Across the Alps, glaciers have lost half their volume since 1900. And there is no letting up: Melting has accelerated since 1980. Most Alpine glaciers will be gone by the end of this century, scientists say.
"It's almost time to say farewell to our glaciers," Austrian mountain farmer Siggi Ellmauer said, looking at the craggy summits across the Pyhrn valley. After a tour of the nature camp he's building for school kids, Ellmauer talks about how climate change is reshaping his world.
"As a child, I never would have thought they could vanish. Even 20 years ago there were still patches of ice up there on those north-facing slopes. I've watched, we've all watched the glaciers shrink here and across the country," he said.
"When will they all be completely gone?"
Most glaciers in Austria and across the Alps are going to disappear by 2100, scientists say. There is already enough heat-trapping pollution in the air to melt nearly all the ice, even if greenhouse gas emissions are cut to zero immediately, said climate physicist Carl-Friedrich Schleussner, who works as a scientific advisor for the NGO Climate Analytics.
Some future climate impacts could be mitigated by limiting global warming to 1.5 degrees Celsius (2.7 degrees Fahrenheit) - but not the demise of alpine glaciers, he added.
A few shards of ice will linger in high shady crags, but the powerful rivers of ice that carved the valleys as recently as 150 years ago will be gone. The climate will probably be too warm for new glaciers to form for centuries to come, Schleussner added.
Glacier ice is the largest reservoir of freshwater on Earth, holding more water than all lakes, rivers, soils and plants combined.
Austria's glaciers are not only losing in length - that is, how far they extend down the valley - they are also becoming thinner, said Anton Neureiter, a glaciologist with Austria's central Institute for Meteorology and Geodynamics (ZAMG) who monitors ice mass on 12 glaciers both north and south of the main crest of the Alps.
A recent update from World Glacier Monitoring Service says the Austrian decline is in line with recent global averages.

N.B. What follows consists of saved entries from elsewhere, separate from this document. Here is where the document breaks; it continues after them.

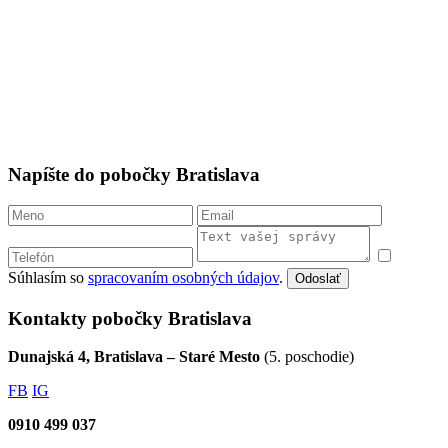
Napíšte do pobočky Bratislava
Súhlasím so
spracovaním osobných údajov
.
Odoslať
Kontakty pobočky Bratislava
Dunajská 4, Bratislava – Staré Mesto
(5. poschodie)
FB
IG
0910 499 037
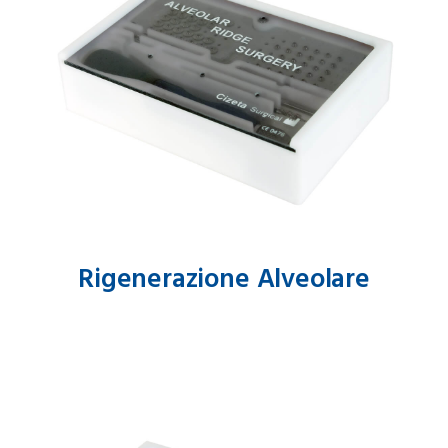
Rigenerazione Alveolare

Readings from 130 glaciers around the world showed an average thinning of 1.1 meters (3.6 feet) in 2015. Since 1980, the world's glaciers have thinned on average by almost 20 meters (65.6 feet).
The world's glaciers outside the polar regions contain enough water to raise global sea level by 0.3 to 0.6 meters (1 to 2 feet), which would swamp some low-lying islands and worsen coastal flooding during storm surges and hurricanes. About 670 million people would be affected.